PROBLEM - Continue the minutes of the Bills Committee meeting on the Evidence (Amendment) Bill 1998, starting after the last sentence of paragraph 3.

SELECTED PASSAGE -
LC Paper No. CB(2)242/98-99
(These minutes have been
seen by the Administration)

Ref : CB2/BC/2/98

Bills Committee on Evidence (Amendment) Bill 1998

Minutes of meeting held on Wednesday, 29 July 1998 at 10:45 am in Conference Room A of the Legislative Council Building

Members Present:

Hon Margaret NG (Chairman)
Hon Albert HO Chun-yan
Hon Martin LEE Chu-ming, SC, JP
Hon Eric LI Ka-cheung, JP
Hon Jasper TSANG Yok-sing, JP
Hon Ambrose LAU Hon-chuen, JP

Public Officers Attending:
Mr Michael SCOTT
Senior Assistant Solicitor General

Ms Agnes CHEUNG
Senior Government Counsel

Ms Daphne SIU
Government Counsel
Clerk in Attendance :
Mrs Percy MA
Chief Assistant Secretary (2)3
Staff in Attendance :
Miss Connie FUNG
Assistant Legal Adviser 3

Mr Paul WOO
Senior Assistant Secretary (2)3
I. Election of Chairman

Mr Martin LEE Chu-ming was elected as the presiding member.

1.Miss Margaret NG was nominated by Mr Albert HO Chun-yan and the nomination was seconded by Mr Ambrose LAU. Miss Margaret NG accepted the nomination. There being no other nominations, Miss Margaret NG was elected as Chairman of the Bills Committee. Miss Margaret NG then took the chair.

II. Withdrawal of membership

2.Members noted that Mr TAM Yiu-chung had withdrawn from the membership of the Bills Committee.

III. Meeting with the Administration
(the Bill - circulated vide LC Paper No. CB(3)16/98-99;
the Legislative Council Brief - Ref: LP/5019/5; and
the Legal Service Report - Ref: LC Paper No. LS3/98-99)

3.At the invitation of the Chairman, Senior Assistant Solicitor General (SASG) gave a brief outline on the Bill. He said that at common law, a hearsay assertion was inadmissible as evidence of any fact asserted. However, this common law rule had proved to be outdated and unsatisfactory. The Bill now sought to amend the Evidence Ordinance (Cap. 8) in order to implement the recommendations of the Law Reform Commission of Hong Kong (the LRC) to abolish the rule against hearsay evidence in civil proceedings and introduce a simpler system for the admission of hearsay evidence. He added that while the Bill aimed to abolish the rule against hearsay evidence in civil proceedings, it also introduced safeguards such as provisions enabling the parties to call for cross-examination of a person whose statement had been tendered as hearsay evidence as well as guidelines to assist the court in estimating the weight to be given to hearsay evidence adduced. The Bill also removed the present procedural requirements specified in the Rules of the High Court for one party wishing to adduce hearsay statements to give notice of intention to do so and for the opposing party to serve a counter-notice if he wished the maker of the hearsay statement to attend court. The LRC considered that the issue as to whether such a notice should be given should be left to the judicial case management system and informal arrangement between the parties concerned.

EXTRACTED RECORDS -
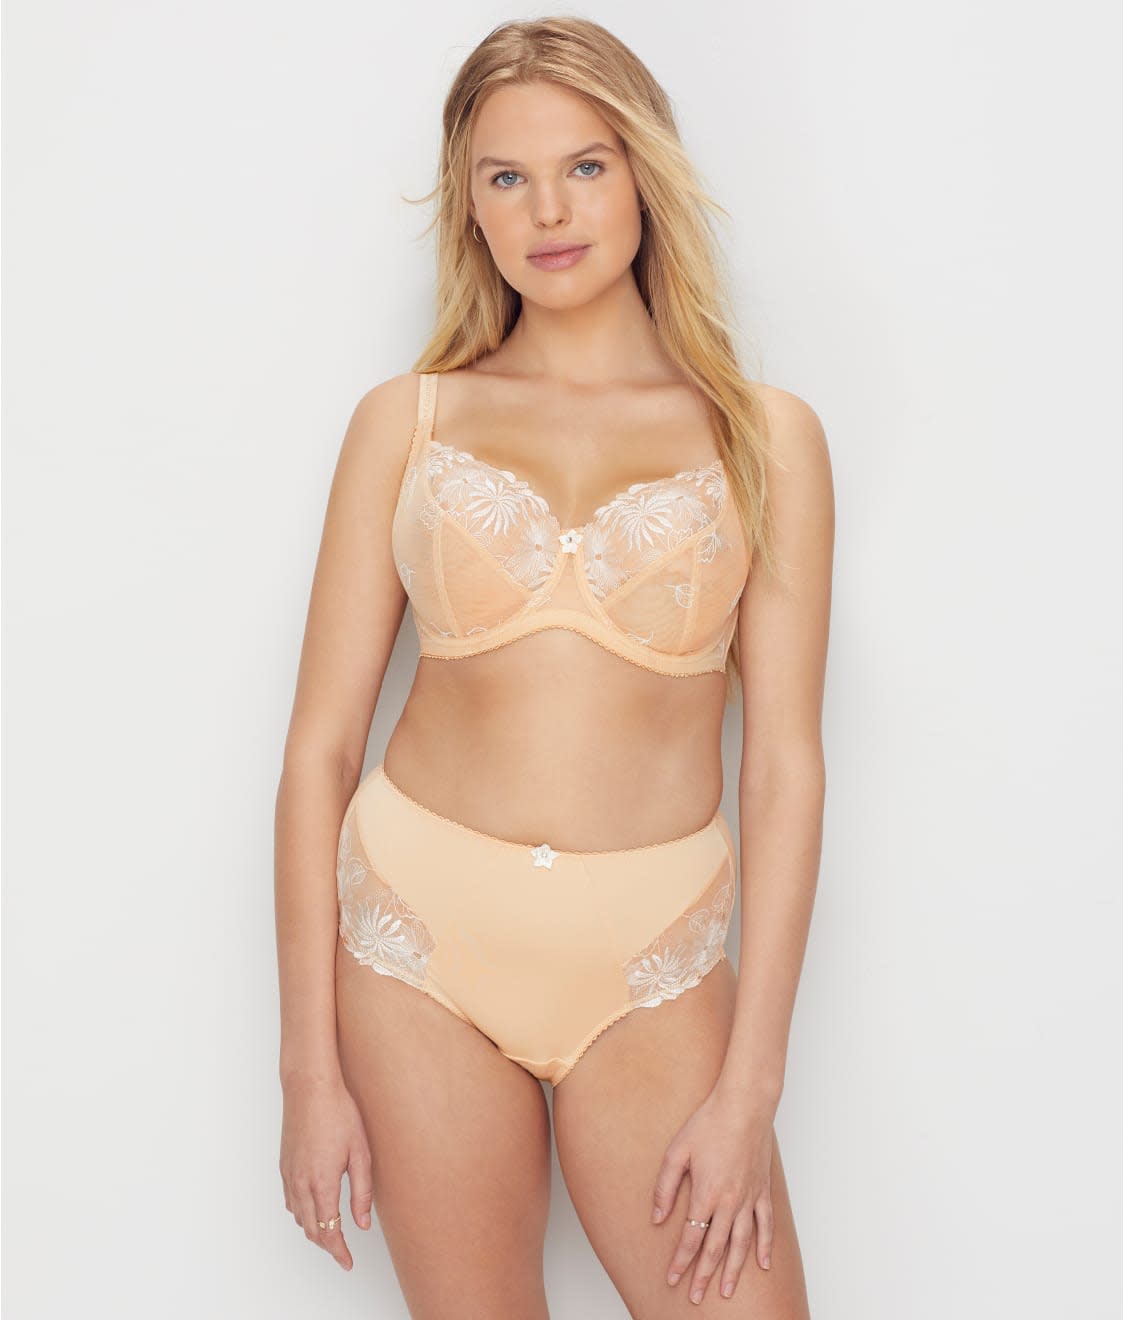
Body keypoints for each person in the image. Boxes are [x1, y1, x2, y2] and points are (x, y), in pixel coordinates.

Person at [275, 16, 833, 1317]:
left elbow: (786, 771)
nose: (549, 211)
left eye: (585, 166)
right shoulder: (407, 420)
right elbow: (318, 752)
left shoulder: (766, 439)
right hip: (415, 945)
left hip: (651, 965)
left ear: (643, 172)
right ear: (468, 205)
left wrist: (750, 1087)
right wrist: (308, 1069)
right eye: (506, 177)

ANSWER FOR THE TASK -
4.SASG advised that the Administration had consulted the Hong Kong Bar Association and the Law Society of Hong Kong respectively on the Bill. While both the Bar Association and the Law Society were in general agreement with the Bill, the former took the view that the Bill should vest a residual discretion in the court to exclude hearsay evidence in certain cases. The latter, on the other hand, was not convinced that the issue of notification of intention to adduce hearsay evidence should be determined on an informal basis.

Notification requirement

5.On the requirement for notification of intention to adduce hearsay evidence, SASG said that initially both the Bar Association and the Law Society were of the opinion that some form of formal notification was desirable. In the light of public consultation, the LRC had come to the view that the present judicial case management procedures established by the practice directions of the High Court and the requirement for parties to exchange pre-trial witness statements were sufficient safeguards to help minimise the risk of surprise at trial even if hearsay notices were dispensed with. The LRC had also taken note of the fact that in actual practice, most legal practitioners did not follow any form of notification procedures, and that a formal notice requirement would simply be duplicative of the judicial case management procedures. The LRC therefore recommended that the present hearsay notice and counter-notice requirements specified in the Rules of the High Court be abolished. While the Bar Association finally agreed with the recommendation, the Law Society maintained the view that a system of formal notification was necessary.

6.SASG said that the Administration was of the view that subject to the safeguards, a formal notification requirement would not be necessary. If future operation showed that some form of formal notification should be introduced, the matter could still be dealt with by other means, such as by way of subsidiary legislation or practice directions of the court.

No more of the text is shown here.